● Entri Data:
=======

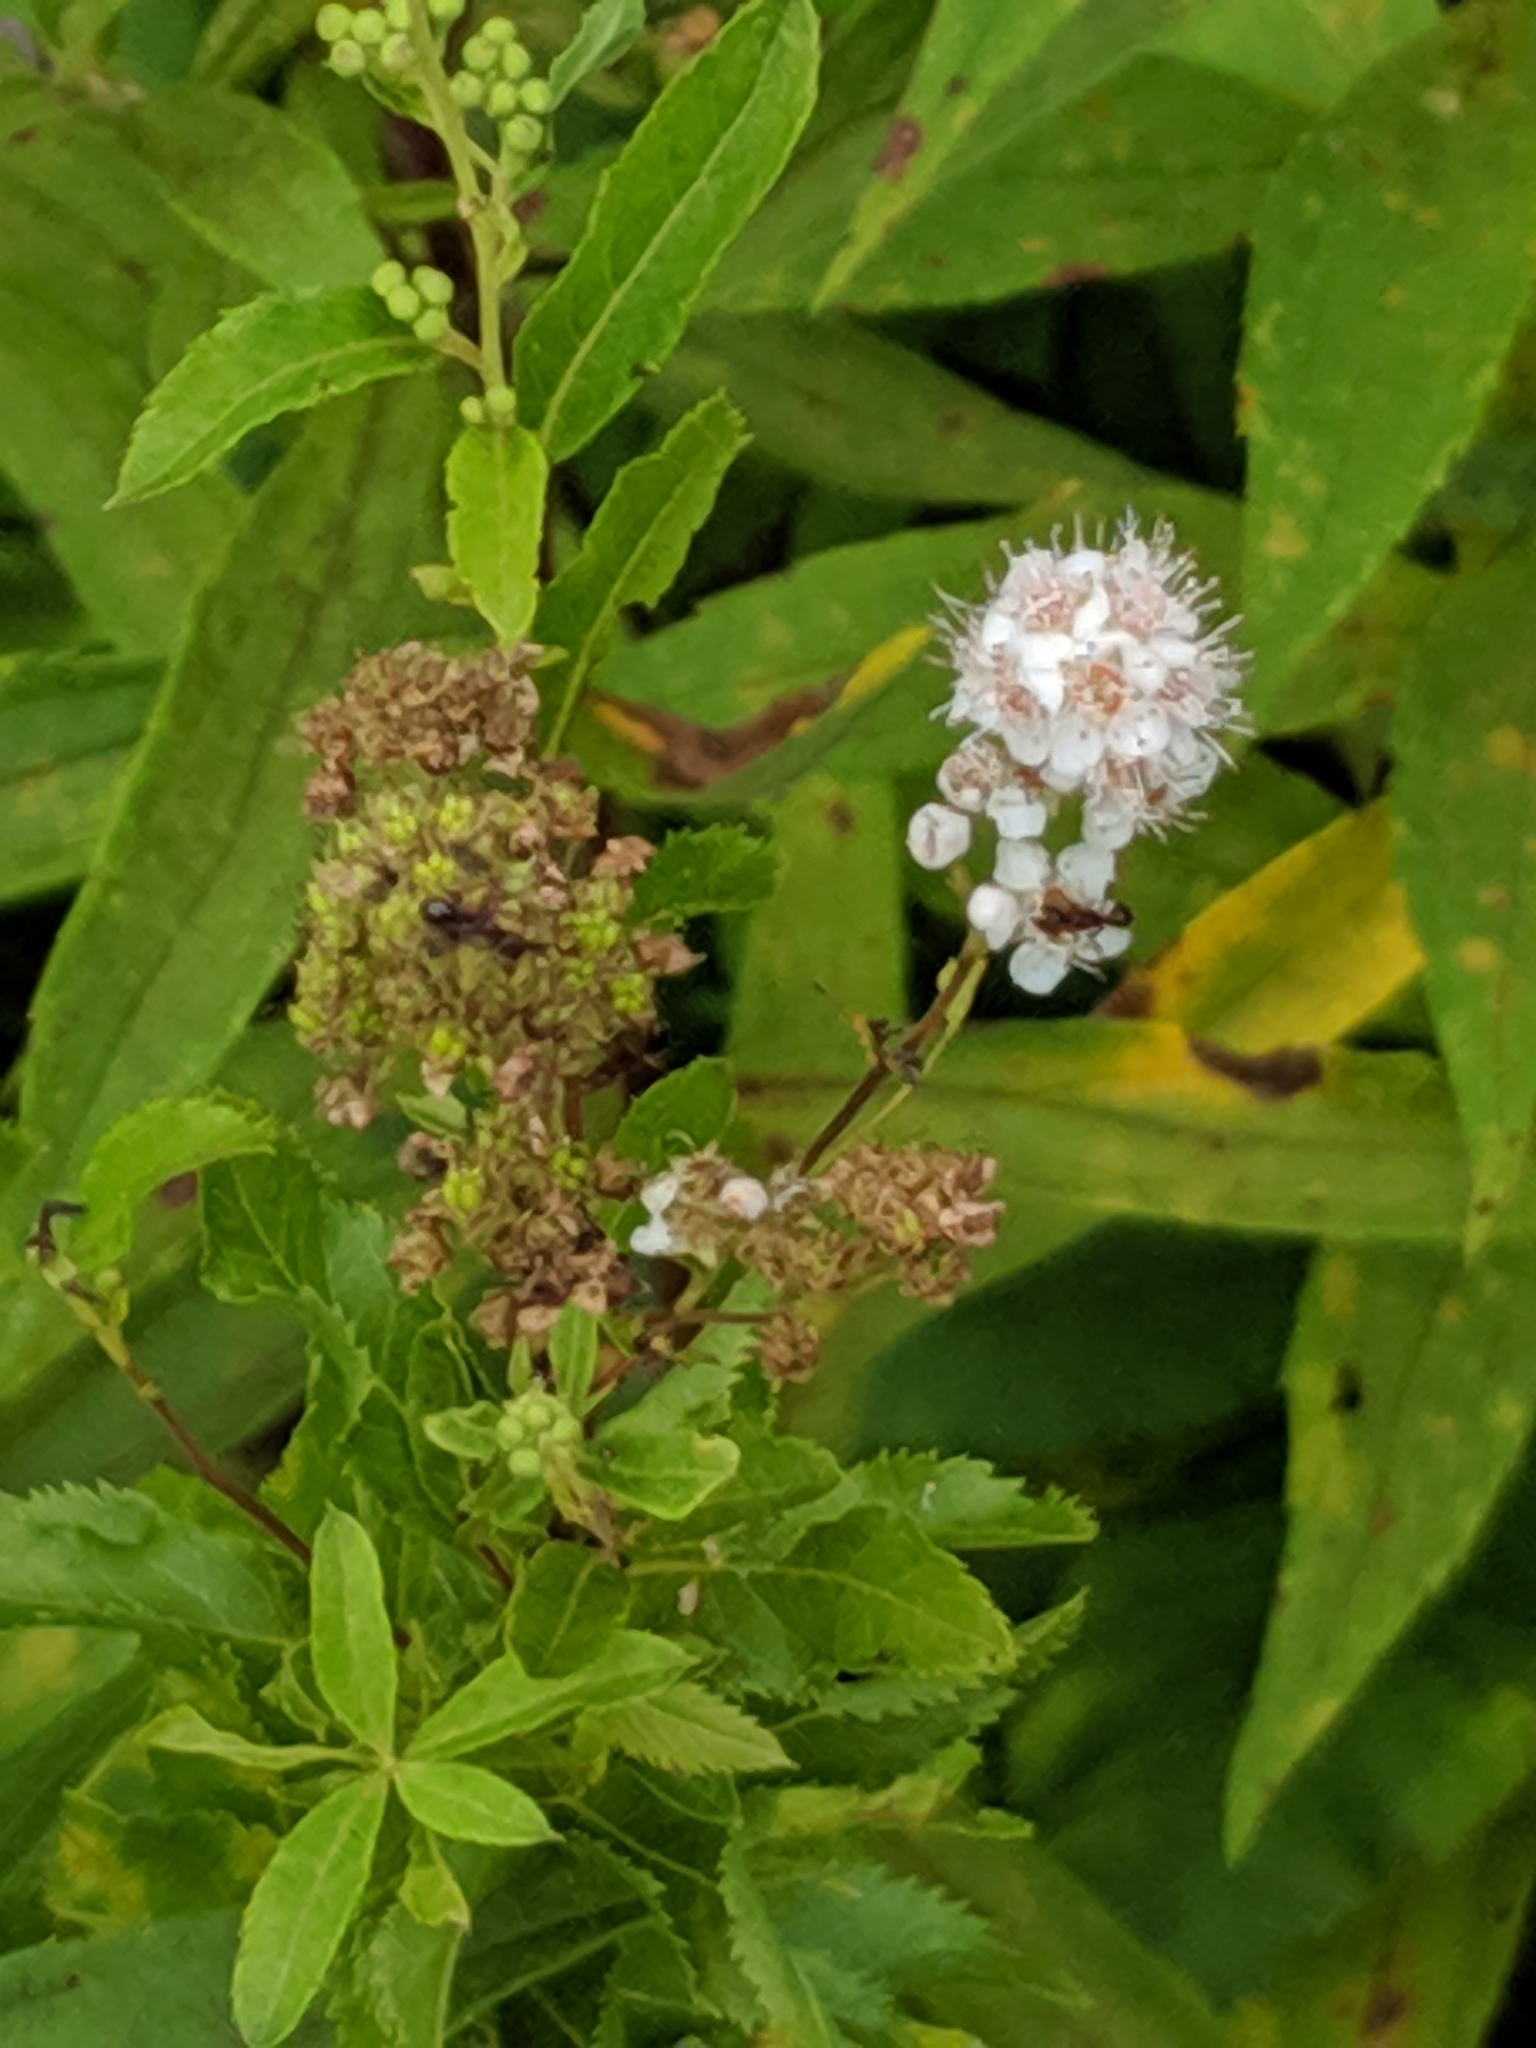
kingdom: Plantae
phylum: Tracheophyta
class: Magnoliopsida
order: Rosales
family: Rosaceae
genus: Spiraea
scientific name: Spiraea alba
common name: Pale bridewort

=======

● Instruksi: Ubah semua baris di atas menjadi daftar JSON berisi string, satu string untuk setiap baris, tanpa baris kosong. Gambarnya jangan dimasukkan ke jawaban.

● Hasil Latihan:
[
  "kingdom: Plantae",
  "phylum: Tracheophyta",
  "class: Magnoliopsida",
  "order: Rosales",
  "family: Rosaceae",
  "genus: Spiraea",
  "scientific name: Spiraea alba",
  "common name: Pale bridewort"
]